• [PARTS OF THE EXERCISE]
**a)** Reproduce verbatim the passage of the film review running from "A mammoth undertaking" to "25 years later.".
**b)** In the film review, which film ended The Birth of a Nation's run as the highest earner at American cinemas?

• [GIVEN PASSAGE]
════

Learning From The Masters Of Cinema: D.W. Griffith's THE BIRTH OF A NATION

James Marsh, Asian Editor

Should The Birth Of A Nation still be revered as a cinematic masterpiece? D. W. Griffith's silent Civil War epic has been dividing opinion ever since it first premiered in 1915, so while this is hardly a new topic of debate, the release of Masters of Cinema's spanking new Bluray prompts us again to evaluate one of the most controversial works of American Cinema.

A mammoth undertaking at the time, The Birth Of A Nation cost a whopping US$112,000 to produce and weighed in at a butt-numbing 190 minutes, an alien concept to audiences familiar only with 2-3 reelers up to this point. However, despite hiking up the ticket price to a then-ridiculous $2 (compared with a standard $0.40 ticket), The Birth of a Nation proved a box office sensation and remained the highest earner at American cinemas until Gone With The Wind opened 25 years later.

Screened in two parts, the film begins as the story of two families, the Stonemans from Washington DC and the Camerons from Piedmont, South Carolina. Congressman Austin Stoneman (Ralph Lewis) is a staunch abolitionist seen to be having an affair with his mixed-race housemaid, while Dr. Cameron (Spottiswoode Aitken) is an amiable Southern gentleman with a cotton plantation and large slave workforce. On a trip to Piedmont, older son Phil Stoneman (Elmer Clifton) falls in love with daughter Margaret Cameron (Miriam Cooper), while Ben (Henry P. Walthall), one of the Cameron boys, sees a photo of Elsie Stoneman (Lillian Gish) and is instantly smitten.

Before either party can make a move to consummate their feelings, however, the two families are pitted against each other by the outbreak of the civil war. During the four bloody years that follow, the Camerons lose two of their boys, while Ben becomes a war hero dubbed "The Little Colonel". The Stonemans also lose their youngest to the conflict, and when President Lincoln is assassinated, Austin Stoneman's grip on power becomes even stronger.

════

• [GIVEN RECORDS]
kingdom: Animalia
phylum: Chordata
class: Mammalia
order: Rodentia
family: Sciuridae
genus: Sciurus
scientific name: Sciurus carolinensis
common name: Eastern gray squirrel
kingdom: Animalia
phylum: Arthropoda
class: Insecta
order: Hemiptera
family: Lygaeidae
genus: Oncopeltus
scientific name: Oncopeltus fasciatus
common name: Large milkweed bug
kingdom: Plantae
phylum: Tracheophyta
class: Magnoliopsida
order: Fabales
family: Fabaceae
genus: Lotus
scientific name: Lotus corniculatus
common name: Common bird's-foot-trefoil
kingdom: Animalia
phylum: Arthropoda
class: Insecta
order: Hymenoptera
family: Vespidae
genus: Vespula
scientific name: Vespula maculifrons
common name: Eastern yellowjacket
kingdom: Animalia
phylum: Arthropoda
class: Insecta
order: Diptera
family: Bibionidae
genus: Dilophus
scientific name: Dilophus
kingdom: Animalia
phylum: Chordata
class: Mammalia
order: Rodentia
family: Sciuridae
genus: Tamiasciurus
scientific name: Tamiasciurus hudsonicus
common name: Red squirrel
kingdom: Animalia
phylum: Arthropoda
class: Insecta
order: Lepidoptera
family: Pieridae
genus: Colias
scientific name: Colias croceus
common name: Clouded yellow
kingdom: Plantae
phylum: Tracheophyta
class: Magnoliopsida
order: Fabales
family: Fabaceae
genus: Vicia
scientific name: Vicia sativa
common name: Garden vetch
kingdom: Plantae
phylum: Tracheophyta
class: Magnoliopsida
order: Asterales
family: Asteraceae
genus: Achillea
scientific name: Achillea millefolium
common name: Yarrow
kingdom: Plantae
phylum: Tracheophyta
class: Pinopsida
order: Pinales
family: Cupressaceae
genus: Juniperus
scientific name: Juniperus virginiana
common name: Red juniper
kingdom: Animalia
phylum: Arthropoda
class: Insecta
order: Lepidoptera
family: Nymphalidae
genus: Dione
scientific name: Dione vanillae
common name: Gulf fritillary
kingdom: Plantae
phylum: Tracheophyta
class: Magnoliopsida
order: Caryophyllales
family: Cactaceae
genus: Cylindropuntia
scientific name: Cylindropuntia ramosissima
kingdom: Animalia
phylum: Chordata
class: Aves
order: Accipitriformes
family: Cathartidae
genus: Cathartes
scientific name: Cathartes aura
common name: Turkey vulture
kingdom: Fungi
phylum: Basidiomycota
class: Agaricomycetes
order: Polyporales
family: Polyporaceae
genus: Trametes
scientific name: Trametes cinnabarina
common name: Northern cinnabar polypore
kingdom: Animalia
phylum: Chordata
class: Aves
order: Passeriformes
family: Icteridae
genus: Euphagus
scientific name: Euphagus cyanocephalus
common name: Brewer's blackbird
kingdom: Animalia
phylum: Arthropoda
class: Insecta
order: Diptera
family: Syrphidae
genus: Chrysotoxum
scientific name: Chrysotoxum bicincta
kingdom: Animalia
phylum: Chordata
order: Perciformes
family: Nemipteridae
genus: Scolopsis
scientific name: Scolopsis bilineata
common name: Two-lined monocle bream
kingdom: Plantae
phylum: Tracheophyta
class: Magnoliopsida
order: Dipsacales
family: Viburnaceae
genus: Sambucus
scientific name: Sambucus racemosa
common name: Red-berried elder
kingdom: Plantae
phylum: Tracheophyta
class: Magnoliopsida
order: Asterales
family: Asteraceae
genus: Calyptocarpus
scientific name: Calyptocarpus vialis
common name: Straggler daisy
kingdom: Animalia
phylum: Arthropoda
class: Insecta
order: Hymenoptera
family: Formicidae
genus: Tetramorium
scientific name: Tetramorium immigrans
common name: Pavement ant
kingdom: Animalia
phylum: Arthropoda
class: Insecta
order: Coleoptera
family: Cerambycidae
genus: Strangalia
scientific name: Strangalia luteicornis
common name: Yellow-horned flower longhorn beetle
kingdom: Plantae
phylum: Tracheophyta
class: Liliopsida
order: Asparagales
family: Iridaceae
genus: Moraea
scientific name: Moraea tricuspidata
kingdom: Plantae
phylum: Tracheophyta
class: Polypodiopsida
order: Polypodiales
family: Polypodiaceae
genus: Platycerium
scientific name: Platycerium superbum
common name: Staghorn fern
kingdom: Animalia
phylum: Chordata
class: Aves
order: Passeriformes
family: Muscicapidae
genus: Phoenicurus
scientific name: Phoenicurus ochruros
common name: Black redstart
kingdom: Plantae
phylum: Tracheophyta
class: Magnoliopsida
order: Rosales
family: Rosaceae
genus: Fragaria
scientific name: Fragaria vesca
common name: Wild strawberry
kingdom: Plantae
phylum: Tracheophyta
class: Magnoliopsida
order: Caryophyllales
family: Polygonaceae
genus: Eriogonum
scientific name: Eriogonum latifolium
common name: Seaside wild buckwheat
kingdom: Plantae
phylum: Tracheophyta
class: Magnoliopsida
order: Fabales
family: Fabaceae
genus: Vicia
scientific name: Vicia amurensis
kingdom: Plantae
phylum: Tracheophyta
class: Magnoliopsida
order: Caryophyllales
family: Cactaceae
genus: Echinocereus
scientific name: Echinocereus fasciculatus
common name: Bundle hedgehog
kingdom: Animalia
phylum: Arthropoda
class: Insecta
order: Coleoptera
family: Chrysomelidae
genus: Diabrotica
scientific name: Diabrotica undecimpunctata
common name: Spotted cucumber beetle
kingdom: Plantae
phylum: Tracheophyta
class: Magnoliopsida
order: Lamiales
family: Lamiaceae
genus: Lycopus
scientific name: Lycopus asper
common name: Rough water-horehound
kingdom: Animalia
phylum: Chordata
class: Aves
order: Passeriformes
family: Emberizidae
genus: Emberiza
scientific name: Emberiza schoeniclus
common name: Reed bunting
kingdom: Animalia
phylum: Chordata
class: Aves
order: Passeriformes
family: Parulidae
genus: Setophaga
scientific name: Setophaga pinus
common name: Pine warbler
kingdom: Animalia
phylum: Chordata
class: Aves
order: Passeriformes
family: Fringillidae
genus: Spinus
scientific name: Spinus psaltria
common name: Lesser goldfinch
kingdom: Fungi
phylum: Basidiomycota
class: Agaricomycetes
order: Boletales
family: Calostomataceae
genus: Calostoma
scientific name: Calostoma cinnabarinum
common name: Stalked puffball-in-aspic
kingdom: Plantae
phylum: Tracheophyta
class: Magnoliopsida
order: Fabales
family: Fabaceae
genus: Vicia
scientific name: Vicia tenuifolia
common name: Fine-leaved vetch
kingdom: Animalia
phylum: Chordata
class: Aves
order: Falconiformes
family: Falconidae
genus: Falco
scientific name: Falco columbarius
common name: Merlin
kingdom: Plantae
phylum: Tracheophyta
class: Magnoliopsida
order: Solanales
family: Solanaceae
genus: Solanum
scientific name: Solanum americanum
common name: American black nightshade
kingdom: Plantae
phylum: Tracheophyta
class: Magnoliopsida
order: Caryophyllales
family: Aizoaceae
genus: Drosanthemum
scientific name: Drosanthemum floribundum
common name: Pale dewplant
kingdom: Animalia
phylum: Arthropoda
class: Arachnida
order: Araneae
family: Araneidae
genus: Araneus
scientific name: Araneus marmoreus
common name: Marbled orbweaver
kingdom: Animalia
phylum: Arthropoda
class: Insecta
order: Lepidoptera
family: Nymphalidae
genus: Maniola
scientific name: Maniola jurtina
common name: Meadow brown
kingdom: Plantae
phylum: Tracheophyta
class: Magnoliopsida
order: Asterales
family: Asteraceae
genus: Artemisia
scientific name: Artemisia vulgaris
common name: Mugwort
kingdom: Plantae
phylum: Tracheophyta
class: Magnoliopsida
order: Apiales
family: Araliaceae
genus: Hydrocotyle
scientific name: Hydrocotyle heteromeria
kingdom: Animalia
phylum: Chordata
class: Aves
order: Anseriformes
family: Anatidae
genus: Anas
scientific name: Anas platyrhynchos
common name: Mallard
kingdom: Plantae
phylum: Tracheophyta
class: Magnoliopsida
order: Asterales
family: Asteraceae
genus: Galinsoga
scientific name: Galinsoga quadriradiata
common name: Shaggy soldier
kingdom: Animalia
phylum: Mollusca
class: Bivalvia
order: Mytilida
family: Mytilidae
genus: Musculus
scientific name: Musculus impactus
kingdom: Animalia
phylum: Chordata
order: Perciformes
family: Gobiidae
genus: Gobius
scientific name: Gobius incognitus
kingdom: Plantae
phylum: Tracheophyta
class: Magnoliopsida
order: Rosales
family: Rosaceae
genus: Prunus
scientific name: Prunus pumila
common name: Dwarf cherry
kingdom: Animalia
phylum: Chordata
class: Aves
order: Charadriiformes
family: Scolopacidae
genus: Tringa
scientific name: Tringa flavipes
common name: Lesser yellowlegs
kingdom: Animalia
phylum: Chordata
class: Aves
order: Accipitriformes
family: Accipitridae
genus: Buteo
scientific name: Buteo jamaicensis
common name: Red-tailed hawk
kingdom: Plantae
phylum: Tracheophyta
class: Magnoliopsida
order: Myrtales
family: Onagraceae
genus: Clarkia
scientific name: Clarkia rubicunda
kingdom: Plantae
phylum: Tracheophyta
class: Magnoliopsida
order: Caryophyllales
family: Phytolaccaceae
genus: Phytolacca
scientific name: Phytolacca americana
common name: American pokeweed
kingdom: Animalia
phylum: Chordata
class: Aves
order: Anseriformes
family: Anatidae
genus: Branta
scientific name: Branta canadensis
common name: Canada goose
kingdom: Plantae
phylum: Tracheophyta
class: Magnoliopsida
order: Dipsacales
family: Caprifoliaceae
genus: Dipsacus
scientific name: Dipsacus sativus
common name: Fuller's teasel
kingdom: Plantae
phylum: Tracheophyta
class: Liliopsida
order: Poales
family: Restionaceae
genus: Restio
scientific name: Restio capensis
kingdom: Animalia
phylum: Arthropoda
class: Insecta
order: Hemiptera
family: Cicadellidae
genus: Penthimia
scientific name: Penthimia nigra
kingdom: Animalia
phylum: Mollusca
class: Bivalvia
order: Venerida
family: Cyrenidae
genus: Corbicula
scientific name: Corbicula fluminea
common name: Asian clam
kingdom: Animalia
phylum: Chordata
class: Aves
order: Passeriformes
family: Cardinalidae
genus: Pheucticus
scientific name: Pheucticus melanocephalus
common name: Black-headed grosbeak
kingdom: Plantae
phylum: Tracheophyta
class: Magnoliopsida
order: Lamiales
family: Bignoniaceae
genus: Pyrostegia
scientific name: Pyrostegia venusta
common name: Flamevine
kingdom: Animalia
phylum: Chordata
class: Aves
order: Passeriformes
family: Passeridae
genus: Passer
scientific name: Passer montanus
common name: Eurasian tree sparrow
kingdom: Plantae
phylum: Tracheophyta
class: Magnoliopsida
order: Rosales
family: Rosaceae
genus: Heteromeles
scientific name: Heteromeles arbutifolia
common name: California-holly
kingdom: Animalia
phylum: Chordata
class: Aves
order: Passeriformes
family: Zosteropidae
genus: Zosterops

════

• [RESPONSES FOR EACH TASK]
**a)**
A mammoth undertaking at the time, The Birth Of A Nation cost a whopping US$112,000 to produce and weighed in at a butt-numbing 190 minutes, an alien concept to audiences familiar only with 2-3 reelers up to this point. However, despite hiking up the ticket price to a then-ridiculous $2 (compared with a standard $0.40 ticket), The Birth of a Nation proved a box office sensation and remained the highest earner at American cinemas until Gone With The Wind opened 25 years later.

**b)** Gone With The Wind